— Exercise 1 —
In the rows below, copy word for word everything from the line containing "True or false: temperature" down to the line containing "Are the bars", with both of those lines included.

— Reading text —
Segment Open

17-06-2013, 03:19 PM
Development of a Web-based Service to Transcribe Between Multiple
Orthographies of the Iu Mien Language
Development of a Web.pdf (Size: 6.75 MB / Downloads: 230)
Abstract
The goal of this study was to explore the use of machine learning techniques in the
development of a web-based application that transcribes between multiple orthographies
of the same language. To this end, source text files used in the publishing of the
Iu Mien Bible translation in 4 scripts were merged into a single textbase that served
as a text corpus for this study.
All syllables in the corpus were combined into a list of parallel renderings which
were subjected to ID3 and neural networks with the back propagation in an attempt
to achieve machine learning of transcription between the different Iu Mien orthographies.
The most effective set of neural net transcription rules were captured and
incorporated into a web-based service where visitors could submit text in one writing
system and receive a webpage containing the corresponding text rendered in the other
writing systems of this language. Transcriptions that are in excess of 90% correct were
achieved between a Roman script and another Roman script or between a non-Roman
script and another non-Roman script. Transcriptions between a Roman script and a
non-Roman yield output that were only 50% correct. This system is still being tested
and improved by linguists and volunteers from various organizations associated with
the target community within Thailand, Laos, Vietnam and the USA.
This study demonstrates the potential of this approach for developing written
materials in languages with multiple scripts. This study also provides useful insights
on how this technology might be improved.
Introduction
Multiple orthographies of a language
All writing systems are an attempt to use orthographic symbols to represent various
linguistic features of a language. However, individual writing systems differ in the
level of phonetic and linguistic information captured, the range of symbols used and
formal constraints governing the mapping between these entities. This is true even
when multiple writing systems are used to describe the same language.[6]
Multiple orthographies commonly arise within a language to address specific needs
of subgroups of readers. For example, the majority of readers of English are familiar
with the Roman script used in most English publications. However, this is not the only
orthography for English in current use. The visually impaired prefer Level 3 Braille
which uses contractions rendered in 6 dot Braille to improve digital reading speeds.
Linguists use the International Phonetic Alphabet (IPA) to record and describe the
regional accents of spoken English. American dictionary publishers commonly use
some variant of the pronunciation symbols derived by Noah Webster to describe
the standard pronunciation of words. Greg short hand, speed writing and court
stenographic systems are all different attempts to increase the speed and accuracy of
manual transcription of English dictation. The ideographic system of emoticons and
acronyms used in English text messaging has become very popular among Internet
users and is still evolving.
The value of parallel texts
Parallel texts provide excellent opportunities for data-mining and machine learning.

Segment Closed

— Available records —

Segment Open

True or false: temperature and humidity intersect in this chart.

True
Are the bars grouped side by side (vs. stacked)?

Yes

Segment Closed
Segment Open

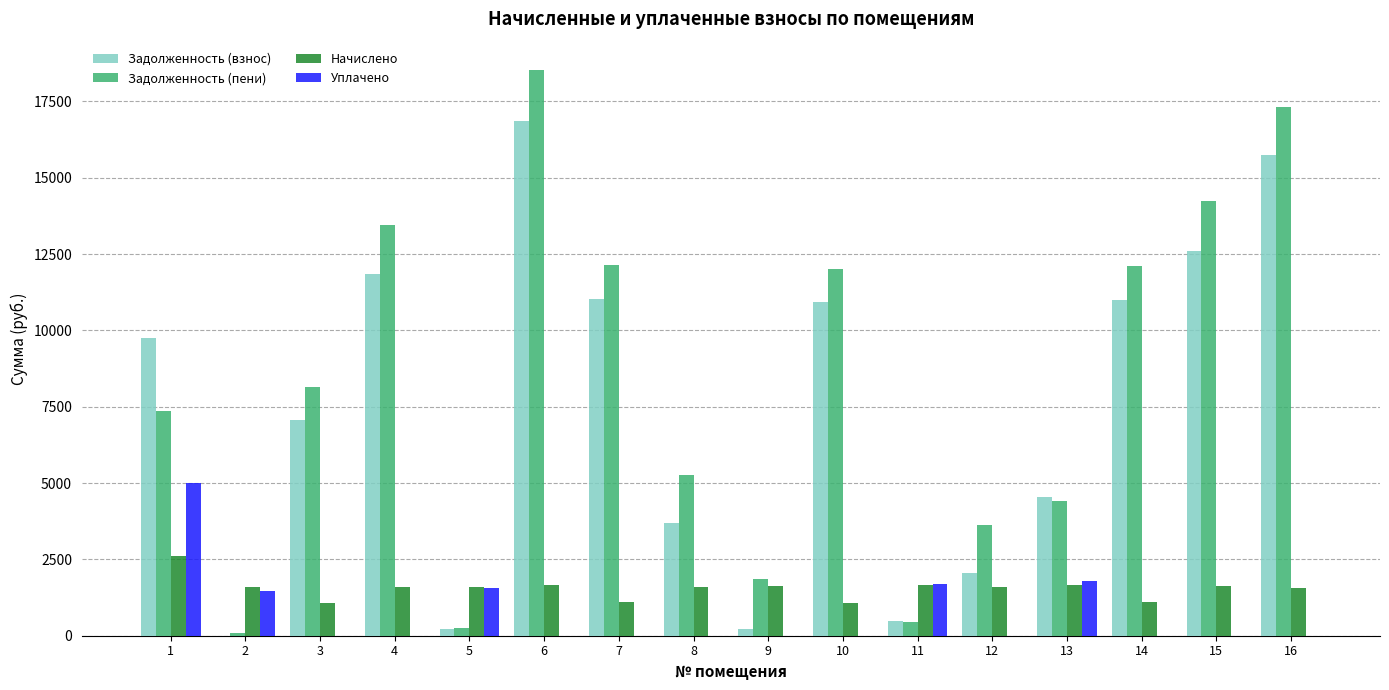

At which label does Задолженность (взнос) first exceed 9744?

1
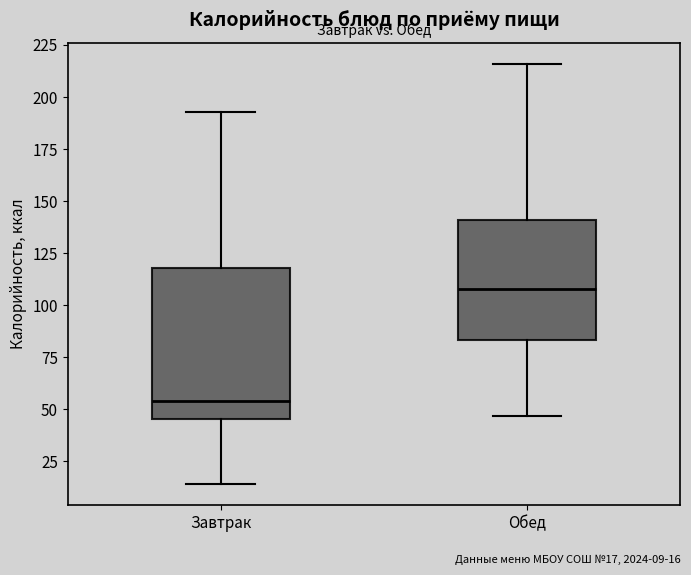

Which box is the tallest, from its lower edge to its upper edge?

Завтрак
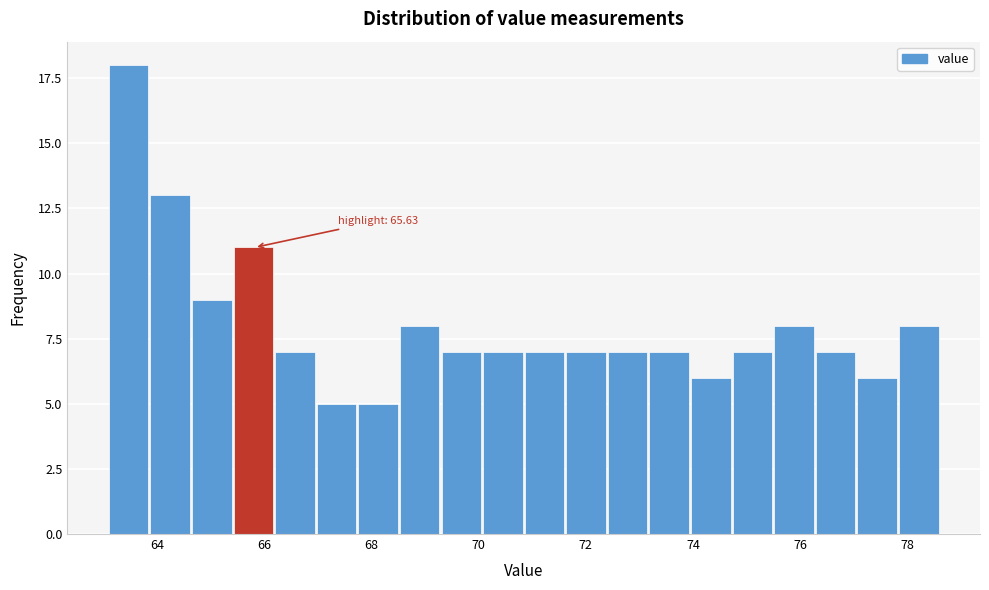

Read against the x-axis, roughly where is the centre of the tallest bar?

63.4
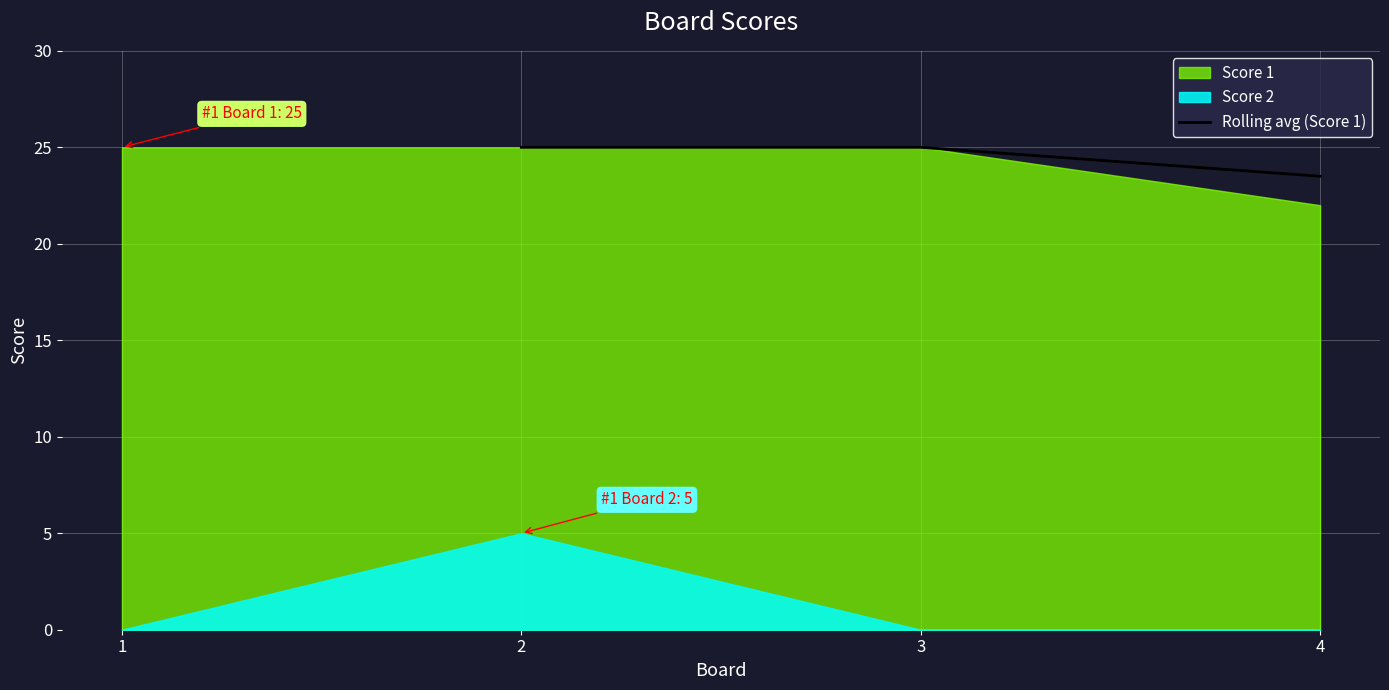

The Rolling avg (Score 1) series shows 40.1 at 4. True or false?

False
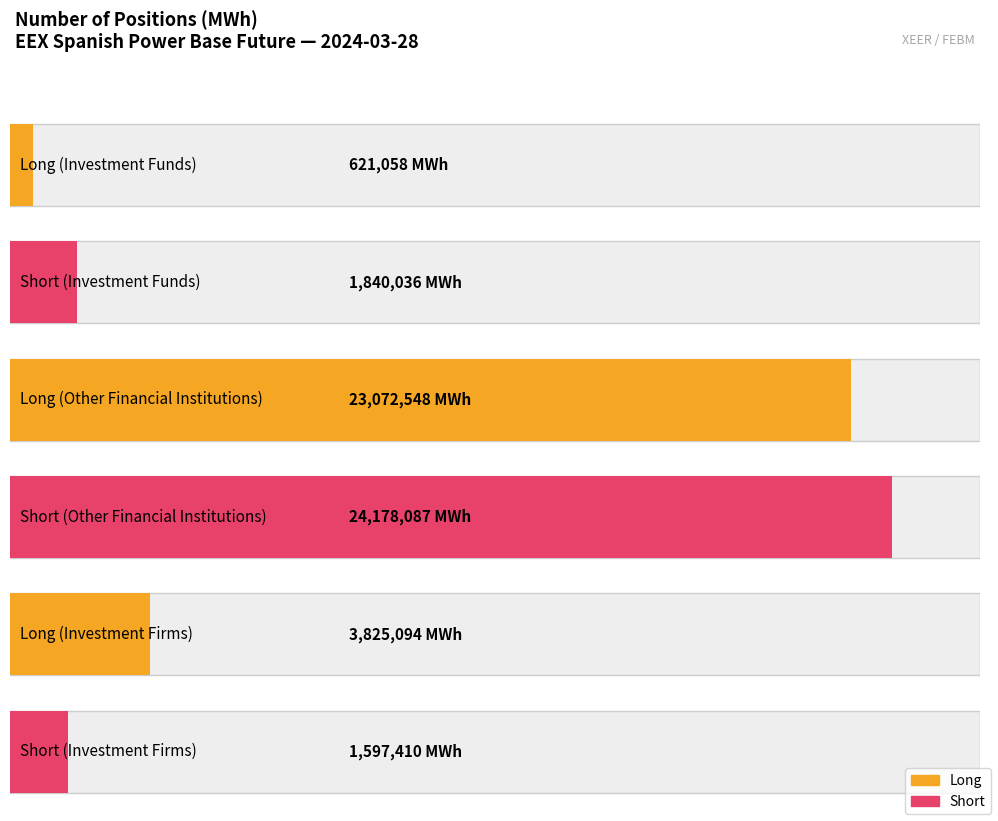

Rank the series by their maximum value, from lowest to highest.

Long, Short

Segment Closed

— Exercise 2 —
According to the page on Iu Mien transcription, how accurate were transcriptions between a Roman script and a non-Roman script?

— Exercise response 1 —
True or false: temperature and humidity intersect in this chart.

True
Are the bars grouped side by side (vs. stacked)?

— Exercise response 2 —
They were only 50% correct.